On the subject of her computer skills, one should remember that computer literacy is not easily gained no matter how basic the skill seems after mastery. I agree, however, and that she should not have given up on herself so easily. If I were her constituent, I would have serious questions about her ability to perform in her capacity as an elected city official.

PhuzzyLogic says:

Re: The Bigger Crime

So in the light of this bashing, then you are able to calculate the base operation of a thermal reaction, and the reaction to the environment over the next ten years, given the dynamics of our planet, should there be a detonation of a thermal nuclear device in a specified location.

No? Oh I see, you are not a professor of thermal dynamics.

Then surely you would be able to calculate the trajectory of a craft that will travel to the furthest planet of our solar system, to include the implications of gravimetric variations and implications in passing close to other planets on the way for further study.

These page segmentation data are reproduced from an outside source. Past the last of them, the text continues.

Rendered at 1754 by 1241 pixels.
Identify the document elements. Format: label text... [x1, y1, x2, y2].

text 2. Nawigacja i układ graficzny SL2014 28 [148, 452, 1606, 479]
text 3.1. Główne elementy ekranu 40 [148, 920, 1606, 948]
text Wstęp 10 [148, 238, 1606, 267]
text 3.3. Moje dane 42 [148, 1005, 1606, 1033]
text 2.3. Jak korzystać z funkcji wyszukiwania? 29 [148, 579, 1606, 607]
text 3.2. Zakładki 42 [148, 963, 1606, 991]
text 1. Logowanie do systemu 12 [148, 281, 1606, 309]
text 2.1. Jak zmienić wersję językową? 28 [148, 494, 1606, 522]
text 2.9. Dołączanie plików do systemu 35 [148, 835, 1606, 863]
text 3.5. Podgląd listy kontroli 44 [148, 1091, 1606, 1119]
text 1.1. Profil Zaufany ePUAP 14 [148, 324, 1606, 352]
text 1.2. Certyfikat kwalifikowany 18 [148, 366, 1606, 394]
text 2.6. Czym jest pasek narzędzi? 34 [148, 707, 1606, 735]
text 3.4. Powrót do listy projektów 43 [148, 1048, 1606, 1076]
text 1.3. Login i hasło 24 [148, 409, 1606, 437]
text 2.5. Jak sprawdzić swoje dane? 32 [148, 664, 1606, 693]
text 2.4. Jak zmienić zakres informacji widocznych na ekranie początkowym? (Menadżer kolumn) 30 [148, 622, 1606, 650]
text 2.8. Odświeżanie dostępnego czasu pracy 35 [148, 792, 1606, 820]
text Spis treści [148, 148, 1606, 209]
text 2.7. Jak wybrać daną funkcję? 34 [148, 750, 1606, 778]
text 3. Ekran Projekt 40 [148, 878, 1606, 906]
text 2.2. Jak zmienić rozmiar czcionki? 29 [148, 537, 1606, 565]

No? Well then “How stupid does one have to be not to be able to figure out…….”

Beck says:

More Info

The two council members have actually brought in the police to investigate.

There’s more to the story though. The woman is supporting an ordinance that will change the technical guy’s job title from “Specialty Clerk” to “Information Technology Coordinator”, with a big raise in pay. The two council members who brought the charges oppose the change.

News Article

Steve Mueller (user link) says:


While I agree that this sounds completely ridiculous, there may be some cause for the complaint. The city employee may not be tasked to provide help for “civilians” (which city council members often are), and the councilwoman’s asking for help could be viewed as exerting undue influence and a misuse of resource.

As an analogy, assume city council people were provided typewriters to type letters to constituents. A councilmember asking a secretary for typing lessons could be construed as an inappropriate use of the secretary’s time.

I’m not trying to justify the other politicians’ actions, but simply trying to see why there might be some minute validity to the complaint.